Doch eines der fremdartigen Wesen, die die Zeremonie durchführen sollen, spielt falsch und tötet die anderen Vertreter der Stämme durch ein Gift. Es vereinigt sich mit dem nach der Zeremonie nahezu betäubten Erwan. Als der begreift, was geschehen ist, flieht er entsetzt.
Zurück in seiner Welt muss er feststellen, dass alles im Chaos versinkt. Und Pauline verschwunden ist. Von dunklen Vorahnungen erfüllt, versucht er, Pauline zu finden.
Der zweite Band des wunderschön gezeichneten Fantasy-Abenteuers beginnt mit einem Paukenschlag. Das von Vincent Mallié grandios in Szene gesetzte, riesige Skelett wird für zehn Seiten zum perfekten Mittelpunkt eines Geschehens, das spannender und sinnlicher nicht sein könnte. Die Bilder sind nicht von dieser Welt, glänzen in traumhaften Farben, faszinieren mit einer Wendung, die unvorhersehbar ist.
Dann aber erfolgt ein abrupter Bruch. Erwan findet sich im Frankreich der Moderne wieder und macht sich auf die Suche nach der verschwundenen Pauline. Von nun an beherrschen Straßenszenen die Geschichte. Dunkle Gassen, heruntergekommene Wohnblocks, triste Wohnungen und desillusionierte Gestalten. Die Geschichte wird zu einem seltsamen Suchspiel. Wo ist Pauline, wie ist es ihr ergangen, was ist im Land der kleinen Leute bloß passiert?
Der Leser verzweifelt ob der Suche, fragt sich immer wieder, mühsam die Hinweise zusammenklaubend, was passiert ist und warum. Erwan, völlig blind gegenüber diesen Hinweisen, torkelt von einer Wohnung zur nächsten, sucht in dem in ganz Frankreich, ja der ganzen Welt ausgebrochenen Chaos nach Pauline.
Keine Fantasy mehr, keine wundervollen Bilder fremder Welten, nur Straßenfluchten und irritierte Menschen. Zwar sind auch diese Szenen gut gezeichnet und klug ersonnen, doch die Geschichte kann nicht mehr packen und enttäuscht nachhaltig ob ihres offenen Endes und der sinnlos erscheinenden Ereignisse.
Warum verlassen Loisel und Djian ihre so perfekt dargestellte fremde Welt, warum lassen sie einzig Erwan zu Wort kommen, warum folgen die Bilder nur noch ihm? Was ist so interessant an dieser Suche durch Paris, was soll der Leser damit anfangen?

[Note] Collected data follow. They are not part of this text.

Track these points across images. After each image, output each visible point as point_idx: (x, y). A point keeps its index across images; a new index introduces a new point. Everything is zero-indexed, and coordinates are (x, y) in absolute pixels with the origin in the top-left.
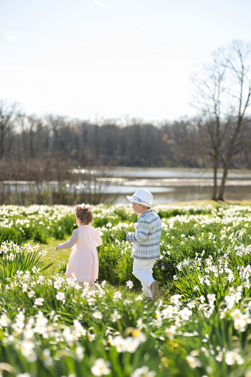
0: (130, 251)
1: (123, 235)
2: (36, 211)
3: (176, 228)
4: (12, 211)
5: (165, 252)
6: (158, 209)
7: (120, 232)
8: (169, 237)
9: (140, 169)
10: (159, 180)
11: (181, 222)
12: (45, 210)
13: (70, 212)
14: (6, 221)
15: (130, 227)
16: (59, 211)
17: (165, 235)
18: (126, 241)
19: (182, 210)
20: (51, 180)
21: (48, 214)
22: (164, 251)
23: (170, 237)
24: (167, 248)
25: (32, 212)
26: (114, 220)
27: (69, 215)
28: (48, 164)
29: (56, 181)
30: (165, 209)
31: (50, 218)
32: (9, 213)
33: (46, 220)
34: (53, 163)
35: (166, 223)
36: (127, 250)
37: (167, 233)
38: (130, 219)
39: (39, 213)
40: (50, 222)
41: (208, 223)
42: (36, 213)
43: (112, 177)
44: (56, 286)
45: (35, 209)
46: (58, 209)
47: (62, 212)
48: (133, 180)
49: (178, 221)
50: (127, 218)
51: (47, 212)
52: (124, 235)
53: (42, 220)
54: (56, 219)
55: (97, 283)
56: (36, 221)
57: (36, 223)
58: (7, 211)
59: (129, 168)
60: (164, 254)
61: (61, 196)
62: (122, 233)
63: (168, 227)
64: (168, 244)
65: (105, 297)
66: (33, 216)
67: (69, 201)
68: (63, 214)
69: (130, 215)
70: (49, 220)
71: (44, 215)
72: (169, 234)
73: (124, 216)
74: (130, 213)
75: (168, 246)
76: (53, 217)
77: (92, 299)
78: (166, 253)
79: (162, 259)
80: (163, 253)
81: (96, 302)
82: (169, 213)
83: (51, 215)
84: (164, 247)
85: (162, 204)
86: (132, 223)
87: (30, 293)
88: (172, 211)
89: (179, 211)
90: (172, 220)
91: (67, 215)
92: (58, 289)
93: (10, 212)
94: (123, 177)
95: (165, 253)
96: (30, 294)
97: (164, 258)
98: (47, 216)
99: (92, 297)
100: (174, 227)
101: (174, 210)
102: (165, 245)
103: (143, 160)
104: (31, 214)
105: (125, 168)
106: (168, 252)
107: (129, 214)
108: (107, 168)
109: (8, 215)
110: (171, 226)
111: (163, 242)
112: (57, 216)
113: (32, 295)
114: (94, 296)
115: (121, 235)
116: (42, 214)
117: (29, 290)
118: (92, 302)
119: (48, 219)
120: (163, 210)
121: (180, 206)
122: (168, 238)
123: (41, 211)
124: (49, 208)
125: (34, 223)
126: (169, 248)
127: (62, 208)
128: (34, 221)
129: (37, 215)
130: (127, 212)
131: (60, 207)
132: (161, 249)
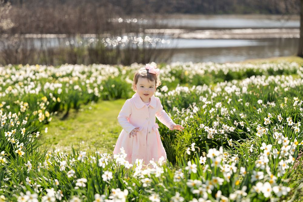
0: (192, 122)
1: (182, 101)
2: (69, 72)
3: (251, 93)
4: (38, 72)
5: (237, 122)
6: (226, 69)
7: (178, 98)
8: (242, 103)
9: (203, 16)
10: (227, 31)
11: (257, 85)
12: (81, 71)
13: (113, 73)
14: (32, 85)
15: (191, 92)
16: (98, 72)
17: (237, 101)
18: (187, 109)
19: (258, 69)
20: (87, 32)
21: (85, 76)
22: (235, 121)
23: (244, 104)
24: (240, 117)
25: (64, 73)
26: (169, 83)
27: (113, 77)
28: (83, 11)
29: (94, 34)
30: (236, 68)
31: (88, 81)
32: (34, 74)
33: (83, 84)
34: (88, 11)
35: (238, 86)
36: (188, 120)
37: (239, 99)
38: (191, 81)
39: (74, 74)
40: (88, 86)
41: (292, 86)
42: (69, 75)
43: (166, 27)
44: (101, 164)
45: (68, 69)
46: (97, 70)
47: (103, 73)
48: (193, 32)
49: (254, 83)
50: (187, 80)
51: (83, 73)
52: (184, 101)
53: (77, 83)
54: (95, 82)
55: (152, 160)
56: (70, 85)
57: (71, 87)
58: (33, 72)
59: (188, 16)
60: (235, 125)
61: (100, 52)
62: (181, 99)
63: (241, 90)
64: (241, 112)
65: (163, 177)
66: (66, 79)
67: (110, 59)
68: (104, 75)
69: (191, 77)
70: (86, 84)
71: (79, 78)
72: (241, 100)
73: (182, 77)
74: (191, 73)
75: (240, 115)
76: (92, 79)
77: (147, 179)
78: (239, 124)
79: (233, 131)
80: (235, 123)
81: (152, 183)
82: (242, 73)
83: (89, 77)
84: (235, 116)
85: (231, 62)
86: (194, 87)
87: (69, 172)
88: (245, 70)
89: (255, 71)
90: (246, 82)
91: (110, 77)
92: (104, 167)
93: (37, 74)
94: (181, 28)
95: (237, 124)
96: (70, 174)
97: (236, 130)
98: (83, 79)
99: (146, 176)
100: (248, 90)
101: (247, 70)
102: (236, 114)
103: (206, 5)
104: (63, 77)
105: (182, 16)
106: (240, 123)
107: (189, 75)
108: (159, 16)
109: (34, 77)
110: (245, 90)
111: (234, 110)
112: (96, 78)
113: (72, 175)
114: (150, 176)
115: (180, 102)
116: (76, 76)
117: (67, 169)
118: (147, 183)
119: (85, 82)
120: (234, 70)
121: (256, 64)
122: (240, 105)
123: (75, 72)
124: (87, 69)
125: (68, 88)
126: (242, 118)
127: (102, 69)
128: (67, 85)
129: (70, 77)
130: (187, 73)
131: (100, 67)
132: (232, 118)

Einzig die im Text zu findenden Hinweise auf das Schicksal Paulines machen neugierig, doch korrespondiert dies nicht mit den Bildern. Hier wird eine Geschichte imaginiert, die nicht illustriert wird und die völlig im Dunkeln bleibt.
Was treibt Erwan an, der Pauline nicht mal mag? Was treibt Pauline an, die nicht mehr ins Bild gerückt wird? Was geschieht in der Welt der kleinen Leute?
Kein Zweifel, nach dem großartigen Auftakt im ersten Band und dem unglaublich schönen und packenden Anfang des zweiten Albums enttäuscht der zweite Band zum Ende hin sehr.
Dennoch, dieses Abenteuer wird wohl jeder, der den ersten Band gelesen und den Anfang des zweiten gesehen hat, weiter verfolgen wollen. Und auch wenn die Geschichte in "Pauline" nicht überzeugt, die Bilder sind exquisit, das Szenario packend und Erwan und Pauline ein echtes Traumpaar - eben weil sie gar kein Paar sind und so facettenreich wie verschieden doch vielleicht zueinander finden. Das wird niemand verpassen wollen, selbst die nicht, die den zweiten Band gelegentlich verfluchen ob seiner langatmigen Erzählweise.